What Should Be Done with Section 230?
With all the screaming about "Big Tech," "The Masters of the Universe," "Silicon Valley," and so on, it's time to sort out the signal from the noise. President Trump wants to get rid of Google's, Facebook's, and Twitter's immunity from prosecution for its blatant censorship of conservative voices. Democrats want the censoring strengthened. And some argue that there should be no changes, since without CDA 230, we would not have the internet as we know it.
CDA 230? What's so important that it has to be hidden behind this abbreviation? Communications Decency Act Section 230 says (emphasis added):
No provider or user of an interactive computer service shall be treated as the publisher or speaker of any information provided by another information content provider.
The legislative history of the Communications Decency Act revolves around three things: the desire to have the internet expand freely without a pot full of regulators messing things up; user controls; and the ability to block unwanted pornography, stalking, and harassment through your computer screen. Yup. The word "decency" in the title of the act is there because of pornography.
The MOTU have morphed this statute into something completely unrecognizable by the legislators who passed the law. They are happy to "fact-check" any item they don't like. I got hit by this recently.
When I hit "See Why," I was told that this "lacked context. Speaking as a medical professional, that's nonsense. The CDC's own publication found that there was an 86% probability that any mask/no mask difference was pure chance. Put simply, the CDC said masks are not useful. I posted what the CDC published, and I got dinged. This is typical for how egregious the MOTU are getting in censorship. And I have a fairly small audience.
How can we address this? Free speech is a constitutional right, and even if you are a total idiot, you are allowed to speak. You can't make me listen, and that's what "user control" means. I get to block you, just as I did to a foul-mouthed lefty tool on Twitter. And if that troll doesn't like what I have to say, he can block me as well. This isn't difficult. And it doesn't require the MOTU to do anything.
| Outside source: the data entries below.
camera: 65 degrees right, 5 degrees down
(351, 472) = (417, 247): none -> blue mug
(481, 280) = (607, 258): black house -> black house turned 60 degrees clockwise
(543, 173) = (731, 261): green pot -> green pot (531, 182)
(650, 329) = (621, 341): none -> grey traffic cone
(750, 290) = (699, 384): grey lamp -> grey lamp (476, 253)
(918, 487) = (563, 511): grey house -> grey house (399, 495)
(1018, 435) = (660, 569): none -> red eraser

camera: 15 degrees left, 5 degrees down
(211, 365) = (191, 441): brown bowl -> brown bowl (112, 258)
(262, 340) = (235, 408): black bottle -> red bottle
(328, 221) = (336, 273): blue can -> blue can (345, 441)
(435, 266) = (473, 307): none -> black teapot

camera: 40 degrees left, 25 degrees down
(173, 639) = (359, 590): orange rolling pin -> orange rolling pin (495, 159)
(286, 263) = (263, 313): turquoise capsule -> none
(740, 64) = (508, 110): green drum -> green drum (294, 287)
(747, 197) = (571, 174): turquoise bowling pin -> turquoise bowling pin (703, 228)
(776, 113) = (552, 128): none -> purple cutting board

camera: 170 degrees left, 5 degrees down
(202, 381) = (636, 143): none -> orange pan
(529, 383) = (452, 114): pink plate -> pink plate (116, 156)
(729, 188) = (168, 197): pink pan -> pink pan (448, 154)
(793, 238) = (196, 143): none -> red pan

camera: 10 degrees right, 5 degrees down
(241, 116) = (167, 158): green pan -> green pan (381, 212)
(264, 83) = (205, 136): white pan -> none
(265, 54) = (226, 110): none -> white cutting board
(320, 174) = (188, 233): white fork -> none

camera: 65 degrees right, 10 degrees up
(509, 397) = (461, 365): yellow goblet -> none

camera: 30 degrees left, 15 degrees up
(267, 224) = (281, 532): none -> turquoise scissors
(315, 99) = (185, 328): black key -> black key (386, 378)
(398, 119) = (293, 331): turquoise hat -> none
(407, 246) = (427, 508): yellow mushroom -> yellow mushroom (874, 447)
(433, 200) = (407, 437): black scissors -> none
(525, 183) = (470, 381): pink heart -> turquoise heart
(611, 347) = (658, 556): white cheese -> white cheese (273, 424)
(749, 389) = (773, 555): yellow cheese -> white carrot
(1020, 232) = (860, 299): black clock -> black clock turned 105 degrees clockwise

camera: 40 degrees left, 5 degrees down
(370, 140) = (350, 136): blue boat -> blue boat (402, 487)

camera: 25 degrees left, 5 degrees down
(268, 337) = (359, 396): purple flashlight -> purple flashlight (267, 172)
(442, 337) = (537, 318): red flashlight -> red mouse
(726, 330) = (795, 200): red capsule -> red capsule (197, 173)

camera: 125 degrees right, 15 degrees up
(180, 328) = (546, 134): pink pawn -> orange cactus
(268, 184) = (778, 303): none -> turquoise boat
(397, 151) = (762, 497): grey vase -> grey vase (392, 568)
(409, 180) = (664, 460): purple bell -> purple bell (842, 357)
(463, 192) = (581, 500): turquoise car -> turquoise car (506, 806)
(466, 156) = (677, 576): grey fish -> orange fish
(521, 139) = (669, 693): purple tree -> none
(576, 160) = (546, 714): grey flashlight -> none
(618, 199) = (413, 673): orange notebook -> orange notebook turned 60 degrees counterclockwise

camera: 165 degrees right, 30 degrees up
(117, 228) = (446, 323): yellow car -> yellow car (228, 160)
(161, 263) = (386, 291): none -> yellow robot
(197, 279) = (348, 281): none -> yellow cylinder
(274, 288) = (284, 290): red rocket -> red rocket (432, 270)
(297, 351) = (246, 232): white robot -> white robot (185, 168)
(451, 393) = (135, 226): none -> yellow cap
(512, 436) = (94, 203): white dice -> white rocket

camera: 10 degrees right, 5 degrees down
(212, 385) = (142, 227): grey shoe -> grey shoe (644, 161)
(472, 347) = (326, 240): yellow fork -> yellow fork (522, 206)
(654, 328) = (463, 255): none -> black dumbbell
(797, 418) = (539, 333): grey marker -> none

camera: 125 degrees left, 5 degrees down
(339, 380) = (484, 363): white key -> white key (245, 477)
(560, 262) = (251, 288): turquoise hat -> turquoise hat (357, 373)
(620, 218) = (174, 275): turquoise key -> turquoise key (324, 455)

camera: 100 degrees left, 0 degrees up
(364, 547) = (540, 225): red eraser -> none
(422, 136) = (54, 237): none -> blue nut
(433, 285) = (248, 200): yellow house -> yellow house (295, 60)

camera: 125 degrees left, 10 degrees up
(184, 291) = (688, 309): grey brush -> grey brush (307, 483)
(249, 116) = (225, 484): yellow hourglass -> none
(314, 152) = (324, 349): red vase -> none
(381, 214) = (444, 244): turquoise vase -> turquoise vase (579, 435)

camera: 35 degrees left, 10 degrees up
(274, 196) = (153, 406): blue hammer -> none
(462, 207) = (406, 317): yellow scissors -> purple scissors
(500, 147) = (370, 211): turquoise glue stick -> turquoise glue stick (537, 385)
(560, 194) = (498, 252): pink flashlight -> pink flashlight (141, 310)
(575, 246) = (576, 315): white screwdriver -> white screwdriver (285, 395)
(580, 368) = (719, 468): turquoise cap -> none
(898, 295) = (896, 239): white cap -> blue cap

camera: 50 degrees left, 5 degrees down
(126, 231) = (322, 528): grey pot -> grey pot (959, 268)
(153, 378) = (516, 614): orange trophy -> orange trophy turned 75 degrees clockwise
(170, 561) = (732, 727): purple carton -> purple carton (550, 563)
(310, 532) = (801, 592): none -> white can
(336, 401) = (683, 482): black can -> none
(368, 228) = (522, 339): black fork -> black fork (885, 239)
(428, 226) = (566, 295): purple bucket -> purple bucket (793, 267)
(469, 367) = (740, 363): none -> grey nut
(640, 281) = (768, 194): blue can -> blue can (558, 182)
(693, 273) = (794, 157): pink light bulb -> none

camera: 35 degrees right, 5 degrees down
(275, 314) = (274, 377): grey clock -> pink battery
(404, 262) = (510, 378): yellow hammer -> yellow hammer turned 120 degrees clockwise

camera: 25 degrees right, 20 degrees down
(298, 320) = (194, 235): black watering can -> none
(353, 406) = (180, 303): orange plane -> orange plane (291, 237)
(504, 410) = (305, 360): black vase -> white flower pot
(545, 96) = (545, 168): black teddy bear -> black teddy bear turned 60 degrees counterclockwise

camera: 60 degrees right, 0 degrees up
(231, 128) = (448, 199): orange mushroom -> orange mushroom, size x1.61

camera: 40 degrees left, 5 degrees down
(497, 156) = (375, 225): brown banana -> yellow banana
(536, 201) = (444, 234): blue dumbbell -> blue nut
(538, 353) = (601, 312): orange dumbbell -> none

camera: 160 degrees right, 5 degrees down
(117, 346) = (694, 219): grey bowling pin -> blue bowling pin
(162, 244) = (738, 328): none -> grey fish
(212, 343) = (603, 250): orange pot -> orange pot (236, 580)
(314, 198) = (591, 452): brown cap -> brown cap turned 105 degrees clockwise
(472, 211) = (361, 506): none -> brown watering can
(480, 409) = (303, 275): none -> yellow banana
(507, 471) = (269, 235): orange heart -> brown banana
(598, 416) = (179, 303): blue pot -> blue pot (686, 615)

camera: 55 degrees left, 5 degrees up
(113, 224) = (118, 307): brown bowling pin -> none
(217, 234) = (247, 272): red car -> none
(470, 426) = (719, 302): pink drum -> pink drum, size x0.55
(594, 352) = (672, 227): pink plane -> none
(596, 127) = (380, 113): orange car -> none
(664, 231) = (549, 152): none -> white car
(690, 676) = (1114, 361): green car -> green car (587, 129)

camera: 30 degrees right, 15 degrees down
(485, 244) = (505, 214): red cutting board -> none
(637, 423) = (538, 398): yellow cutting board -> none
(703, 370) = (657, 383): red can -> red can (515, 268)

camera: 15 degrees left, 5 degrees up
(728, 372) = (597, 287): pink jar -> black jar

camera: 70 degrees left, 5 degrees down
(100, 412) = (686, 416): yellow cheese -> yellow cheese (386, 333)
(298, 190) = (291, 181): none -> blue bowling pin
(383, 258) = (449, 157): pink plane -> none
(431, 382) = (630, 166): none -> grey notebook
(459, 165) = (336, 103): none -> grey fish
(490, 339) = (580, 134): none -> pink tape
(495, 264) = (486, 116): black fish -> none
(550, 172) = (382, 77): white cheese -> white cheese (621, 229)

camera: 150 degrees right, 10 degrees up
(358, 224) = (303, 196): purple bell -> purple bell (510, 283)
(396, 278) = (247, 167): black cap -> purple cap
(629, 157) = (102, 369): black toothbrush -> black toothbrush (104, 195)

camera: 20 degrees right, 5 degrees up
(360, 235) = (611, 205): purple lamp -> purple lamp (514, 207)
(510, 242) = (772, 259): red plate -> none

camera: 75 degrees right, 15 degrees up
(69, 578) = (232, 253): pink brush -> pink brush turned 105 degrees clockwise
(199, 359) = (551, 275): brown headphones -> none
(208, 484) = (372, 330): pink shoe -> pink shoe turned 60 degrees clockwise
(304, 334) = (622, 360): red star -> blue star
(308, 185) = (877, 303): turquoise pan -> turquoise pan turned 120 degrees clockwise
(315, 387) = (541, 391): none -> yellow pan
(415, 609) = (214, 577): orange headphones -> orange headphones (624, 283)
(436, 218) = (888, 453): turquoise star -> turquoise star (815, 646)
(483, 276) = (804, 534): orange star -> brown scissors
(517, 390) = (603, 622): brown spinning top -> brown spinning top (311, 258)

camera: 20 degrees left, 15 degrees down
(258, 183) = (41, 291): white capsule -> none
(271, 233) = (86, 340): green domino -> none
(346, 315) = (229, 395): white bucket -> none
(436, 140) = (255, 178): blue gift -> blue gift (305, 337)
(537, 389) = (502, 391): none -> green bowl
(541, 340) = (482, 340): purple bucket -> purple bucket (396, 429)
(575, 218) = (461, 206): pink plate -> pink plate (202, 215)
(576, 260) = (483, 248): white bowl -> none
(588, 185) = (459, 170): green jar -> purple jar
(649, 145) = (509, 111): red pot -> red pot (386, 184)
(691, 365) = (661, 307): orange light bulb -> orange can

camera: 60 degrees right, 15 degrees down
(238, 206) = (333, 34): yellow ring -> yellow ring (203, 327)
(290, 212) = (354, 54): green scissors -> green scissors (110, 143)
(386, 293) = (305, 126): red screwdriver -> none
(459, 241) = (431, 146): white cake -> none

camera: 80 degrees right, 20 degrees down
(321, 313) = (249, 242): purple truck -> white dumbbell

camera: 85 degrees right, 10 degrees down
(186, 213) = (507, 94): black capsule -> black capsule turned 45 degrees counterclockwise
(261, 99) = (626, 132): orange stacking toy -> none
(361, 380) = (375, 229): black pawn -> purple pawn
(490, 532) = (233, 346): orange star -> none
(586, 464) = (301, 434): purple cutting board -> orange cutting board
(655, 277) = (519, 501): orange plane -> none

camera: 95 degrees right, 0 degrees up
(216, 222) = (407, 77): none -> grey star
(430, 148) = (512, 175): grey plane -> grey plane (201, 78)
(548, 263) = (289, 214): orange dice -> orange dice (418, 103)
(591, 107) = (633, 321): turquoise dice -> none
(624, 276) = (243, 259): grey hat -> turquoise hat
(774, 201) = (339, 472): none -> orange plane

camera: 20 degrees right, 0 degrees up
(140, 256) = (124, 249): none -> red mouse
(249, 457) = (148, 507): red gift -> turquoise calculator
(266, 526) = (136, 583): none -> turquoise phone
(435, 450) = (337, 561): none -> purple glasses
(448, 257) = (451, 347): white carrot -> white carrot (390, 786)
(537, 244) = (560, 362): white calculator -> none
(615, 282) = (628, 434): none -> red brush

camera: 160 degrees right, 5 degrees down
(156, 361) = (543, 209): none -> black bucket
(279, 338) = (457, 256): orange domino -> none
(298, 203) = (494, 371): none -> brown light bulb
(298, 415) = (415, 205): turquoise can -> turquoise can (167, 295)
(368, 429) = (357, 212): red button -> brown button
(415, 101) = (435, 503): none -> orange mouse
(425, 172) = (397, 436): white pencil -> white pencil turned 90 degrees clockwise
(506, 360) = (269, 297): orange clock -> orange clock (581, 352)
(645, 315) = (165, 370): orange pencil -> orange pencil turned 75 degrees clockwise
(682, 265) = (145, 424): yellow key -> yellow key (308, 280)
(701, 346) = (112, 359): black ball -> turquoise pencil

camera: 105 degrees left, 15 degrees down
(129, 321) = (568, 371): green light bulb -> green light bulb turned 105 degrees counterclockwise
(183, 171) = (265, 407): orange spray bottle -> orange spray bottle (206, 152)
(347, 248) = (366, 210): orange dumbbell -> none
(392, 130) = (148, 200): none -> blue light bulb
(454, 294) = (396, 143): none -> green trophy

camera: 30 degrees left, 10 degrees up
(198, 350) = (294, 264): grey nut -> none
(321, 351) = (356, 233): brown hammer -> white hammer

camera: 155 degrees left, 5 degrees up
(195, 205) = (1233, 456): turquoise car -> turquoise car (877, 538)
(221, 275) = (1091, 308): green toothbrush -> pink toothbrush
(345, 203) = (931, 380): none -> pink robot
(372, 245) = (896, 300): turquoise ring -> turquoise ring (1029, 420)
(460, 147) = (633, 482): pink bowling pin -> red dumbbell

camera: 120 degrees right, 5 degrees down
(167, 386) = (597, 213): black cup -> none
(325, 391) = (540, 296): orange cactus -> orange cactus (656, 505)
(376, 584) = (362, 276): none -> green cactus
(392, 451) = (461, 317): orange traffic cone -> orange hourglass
But when GooFaTwit decide to fact-check me, they've stopped being an "interactive computer service." They hide behind the immunity from "any action voluntarily taken in good faith to restrict access to or availability of material that the provider or user considers to be obscene, lewd, lascivious, filthy, excessively violent, harassing, or otherwise objectionable." That applies to what I post, not what they say. They have published a fact check. This makes them a publisher.
Let's go farther. If Facebook decides to block my post so no one else can see it, this is also the act of a publisher, since it chooses what it will publish or not publish. If Facebook allow your post, it's "published" it. Not allowing mine is a similar editorial choice by a publisher. This is not "good faith" moderation in the way the statute was originally designed.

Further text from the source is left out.